他抬了抬下巴,“进你洞穴看看。”

黑龙立刻荡漾的一翘尾巴——哎呀,美人要来他的窝啊,快来快来!

它绅士的一抬爪,“请进。”

说罢,当先在前边领路。

重渊在后边慢悠悠的跟上。

一进了洞穴,扑面而来就是一股醇厚的酒香味,味道浓郁的都快在空气里结成水滴了。

黑龙摆摆尾巴,有点奇怪,“咦?我就四百多年前喝的酩酊大醉在这里睡着了,这么多年这酒气还没散了?”

它四爪撑在地上往前边走去,越走酒味越浓,等转过一个弯来到一个空旷的地方时,它一瞬间张大了嘴巴,眼睛成功瞪的铜陵大,整个身子都僵住了。

重渊嫌它挡路碍事,直接把它扇到一边去,往前一看,也惊住了。

只见面前巨大的洞穴之中堆放着一个又一个的酒坛子,洞穴不知道被挖了有多深,宽广程度和半个魔宫有的一拼,整个洞穴满满的都是酒坛子,大概整个酒城里的酒都到这里来了。

就在满目的酒坛子前方,站着一个着黑衣的人。

他背对着他们,手里握着那柄断剑,一直不曾回头,也不知在做什么。

但重渊显然更在意酒坛子的事情,他侧过头幽幽的扫了黑龙一眼,淡淡道:“酒城最近发生了一件事情,所有的酒一夜之间不翼而飞,查不到任何线索,城民们找了几天都不见踪影。”

黑龙猛的一抖,举爪发誓:“绝对不是我干的,我一觉睡醒就忙着出去找冻我尾巴的人了,我都不知道洞穴里有这么多酒,不然我能让你们进来么?”

重渊“唔”了一声,点了点头,“似乎有点道理。”

黑龙松了口气。

重渊又道:“但这都是你的一面之词,事实是酒在你洞穴里,而洞穴里只有你一条龙。
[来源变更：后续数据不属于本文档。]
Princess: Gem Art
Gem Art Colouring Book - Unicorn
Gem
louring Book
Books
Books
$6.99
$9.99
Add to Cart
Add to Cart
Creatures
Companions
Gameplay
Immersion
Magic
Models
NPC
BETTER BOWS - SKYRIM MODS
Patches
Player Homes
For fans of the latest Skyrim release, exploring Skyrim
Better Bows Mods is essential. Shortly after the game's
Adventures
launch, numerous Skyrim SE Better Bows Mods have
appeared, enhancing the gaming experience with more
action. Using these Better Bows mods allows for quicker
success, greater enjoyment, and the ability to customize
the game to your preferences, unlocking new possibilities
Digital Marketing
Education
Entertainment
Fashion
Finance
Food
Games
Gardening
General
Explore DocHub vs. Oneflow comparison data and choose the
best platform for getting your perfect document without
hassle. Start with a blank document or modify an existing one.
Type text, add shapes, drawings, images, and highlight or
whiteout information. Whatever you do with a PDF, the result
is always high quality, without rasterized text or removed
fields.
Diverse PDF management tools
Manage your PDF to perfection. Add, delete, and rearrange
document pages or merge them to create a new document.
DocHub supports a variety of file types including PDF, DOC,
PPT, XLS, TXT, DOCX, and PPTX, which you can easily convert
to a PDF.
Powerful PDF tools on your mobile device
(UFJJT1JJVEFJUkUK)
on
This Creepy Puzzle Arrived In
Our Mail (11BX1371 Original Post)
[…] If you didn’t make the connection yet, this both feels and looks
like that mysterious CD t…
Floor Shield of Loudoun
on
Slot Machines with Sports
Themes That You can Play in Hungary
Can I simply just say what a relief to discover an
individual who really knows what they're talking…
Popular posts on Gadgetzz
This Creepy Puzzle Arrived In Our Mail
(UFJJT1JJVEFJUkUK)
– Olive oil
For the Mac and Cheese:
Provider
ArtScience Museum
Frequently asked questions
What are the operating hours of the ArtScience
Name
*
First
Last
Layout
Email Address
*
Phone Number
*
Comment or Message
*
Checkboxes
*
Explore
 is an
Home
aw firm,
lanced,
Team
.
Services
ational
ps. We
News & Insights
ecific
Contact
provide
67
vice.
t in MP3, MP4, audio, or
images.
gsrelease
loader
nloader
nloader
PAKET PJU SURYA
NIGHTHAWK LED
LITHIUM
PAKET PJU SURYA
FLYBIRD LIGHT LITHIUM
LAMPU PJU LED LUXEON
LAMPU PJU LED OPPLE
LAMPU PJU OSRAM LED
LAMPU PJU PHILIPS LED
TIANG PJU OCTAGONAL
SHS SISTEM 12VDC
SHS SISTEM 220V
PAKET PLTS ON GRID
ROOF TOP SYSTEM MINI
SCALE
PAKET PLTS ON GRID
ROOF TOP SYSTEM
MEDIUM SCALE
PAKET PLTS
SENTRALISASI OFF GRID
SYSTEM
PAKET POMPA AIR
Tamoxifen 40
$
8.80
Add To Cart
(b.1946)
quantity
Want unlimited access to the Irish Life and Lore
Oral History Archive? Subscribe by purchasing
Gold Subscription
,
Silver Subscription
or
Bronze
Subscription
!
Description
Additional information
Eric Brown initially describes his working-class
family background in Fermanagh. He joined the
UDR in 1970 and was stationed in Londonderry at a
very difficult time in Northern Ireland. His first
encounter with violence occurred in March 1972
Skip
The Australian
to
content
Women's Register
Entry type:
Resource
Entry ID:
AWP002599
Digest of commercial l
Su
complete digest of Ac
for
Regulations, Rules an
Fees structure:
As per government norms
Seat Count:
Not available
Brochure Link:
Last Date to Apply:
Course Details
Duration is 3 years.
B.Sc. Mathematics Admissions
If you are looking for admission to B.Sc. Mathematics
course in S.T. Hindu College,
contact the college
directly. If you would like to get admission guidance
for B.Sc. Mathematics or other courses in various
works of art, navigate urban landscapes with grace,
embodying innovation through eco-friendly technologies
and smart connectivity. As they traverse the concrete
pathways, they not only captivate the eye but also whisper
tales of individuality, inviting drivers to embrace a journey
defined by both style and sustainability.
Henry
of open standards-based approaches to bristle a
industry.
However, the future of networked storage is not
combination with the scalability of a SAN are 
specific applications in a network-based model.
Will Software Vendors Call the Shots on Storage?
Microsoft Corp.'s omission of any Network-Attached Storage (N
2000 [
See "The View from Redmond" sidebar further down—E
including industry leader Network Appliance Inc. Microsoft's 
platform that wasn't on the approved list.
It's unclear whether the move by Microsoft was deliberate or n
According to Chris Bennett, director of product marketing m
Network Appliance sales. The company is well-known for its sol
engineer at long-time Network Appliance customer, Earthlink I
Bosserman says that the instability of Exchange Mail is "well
”

黑龙百口莫辩,愁的鳞片都快秃了——真不是我干的!

哪个杀千刀的偷了酒嫁祸我!?

重渊也觉得这事有点奇怪,看黑龙的样子的确不像撒谎,但酒又的确在它洞穴里,难不成是它被人控制了?

他正要看看黑龙的灵台,忽而前边静默不动的黑衣美人身子微微一晃,似乎要摔到了。

怎么可能让美人在我面前摔倒!

重渊下意识往前走了两步,手臂一伸把美人接住了,低头一看,就见美人脸颊酡红一片,黑色的眸子水汪汪的,整个人的神智都有些恍惚。

这个模样似乎是……

醉了?

醉酒的美人?

重渊立刻感觉罪恶的小心脏蠢蠢欲动,忍不住想欺负他,欺负他,再欺负他。

哎呀呀,这么柔弱可欺的模样,不蹂/躏一下怎么对得起良心!

他果断开始实施恶行,掐一把美人的脸蛋——唔,皮肤不错呀,摸一把美人的头发——唔,顺滑顺滑,再……摸一摸胸?

唔,这个有点过分,不能干。

然而他不干,不代表别人不干,刚刚还恍恍惚惚的美人忽的一抬手抓到他胸口的衣襟上,毫不客气的使劲一拽,“哧啦”一声响,他胸口的衣服整个被撕裂开了。

重渊:“……”

黑龙立刻耳朵一抖,眼都亮了!

卿止两只手拽住他衣襟两边左右一拉,把头使劲往里凑,脑海里一个劲在想——大桃花呢?大桃花被他藏哪了?怎么都不见大桃花出来?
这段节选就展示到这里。